Bei seinen Nachforschungen stößt das Enterprise-Team auf eine subplanetare Station, die von Androiden bewacht wird. Selbst Data ist gegen diese riesigen Wesen machtlos. In letzter Sekunde kann das Einsatzteam entkommen. Doch dann taucht plötzlich eine ganze Flotte von Androiden-Schiffen auf und greift die Enterprise an. Und Captain Picard kann der Subraum-Waffe der Androiden nichts entgegensetzen …

JEFFREY LANG

DAS UNSTERBLICHKEITSPRINZIP

Star Trek™

The Next Generation

Prolog

Siebzig Jahre zuvor

Wenn ich irgendwann einmal die Wahl habe, werde ich an einem Ort leben der heiß ist, dachte Noonien Soong. Ein gemäßigtes oder warmes Klima genügt mir nicht. Ich will es heiß.

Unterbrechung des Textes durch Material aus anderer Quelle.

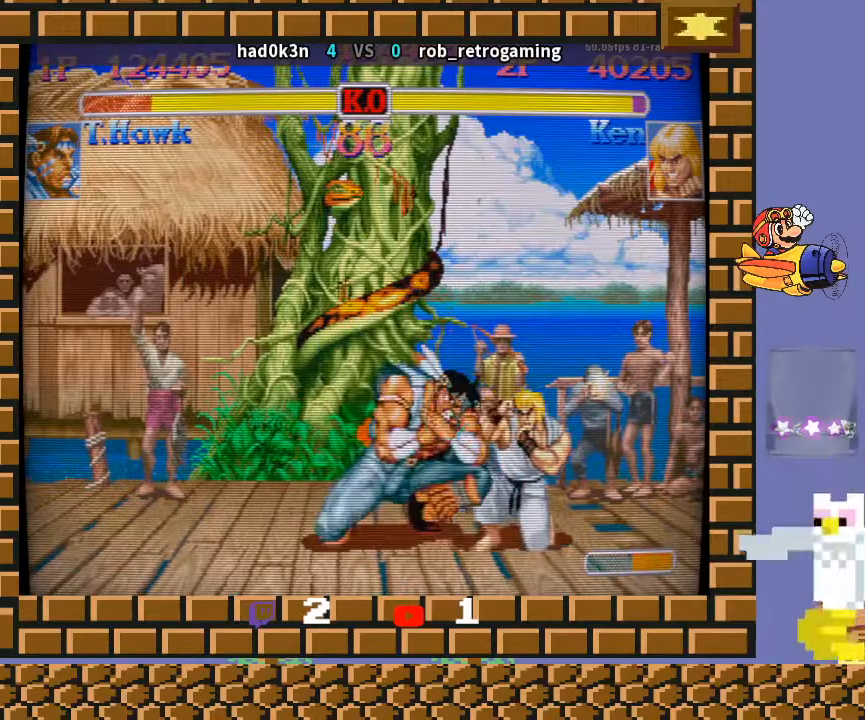
{"buttons": [], "left_stick": "down-left", "events": []}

Soong überprüfte das Seil, stützte sich mit den Beinen an der Felswand ab, hob die Hände vor den Mund und behauchte sie dreimal schnell hintereinander, nachdem er die Atemmaske ein wenig zur Seite geschoben hatte. Die Batterien für die Wärmspulen in den Handschuhen enthielten kaum mehr Strom. Beim ersten Gespräch über diese kleine Expedition hatte Ira Graves darauf hingewiesen, dass Soong eine Ausrüstung fürs Klettern in einer kalten Umgebung zusammenstellen sollte. Noonien Soong hatte sich Umweltbedingungen vorgestellt, wie man sie in den Rocky Mountains von Nordamerika oder schlimmstenfalls in den Alpen vorfand. Aber dies hier … Die Temperaturen lagen ein ganzes Stück unter dem Gefrierpunkt und die Atmosphäre war sehr dünn. Hinzu kamen tückische Felsformationen. In den knapp zwei Jahrzehnten seines Lebens hatte Soong einige schwierige Kletterpartien hinter sich gebracht, aber selbst mit den Antigravmodulen sah er sich hier einer recht problematischen Situation gegenüber.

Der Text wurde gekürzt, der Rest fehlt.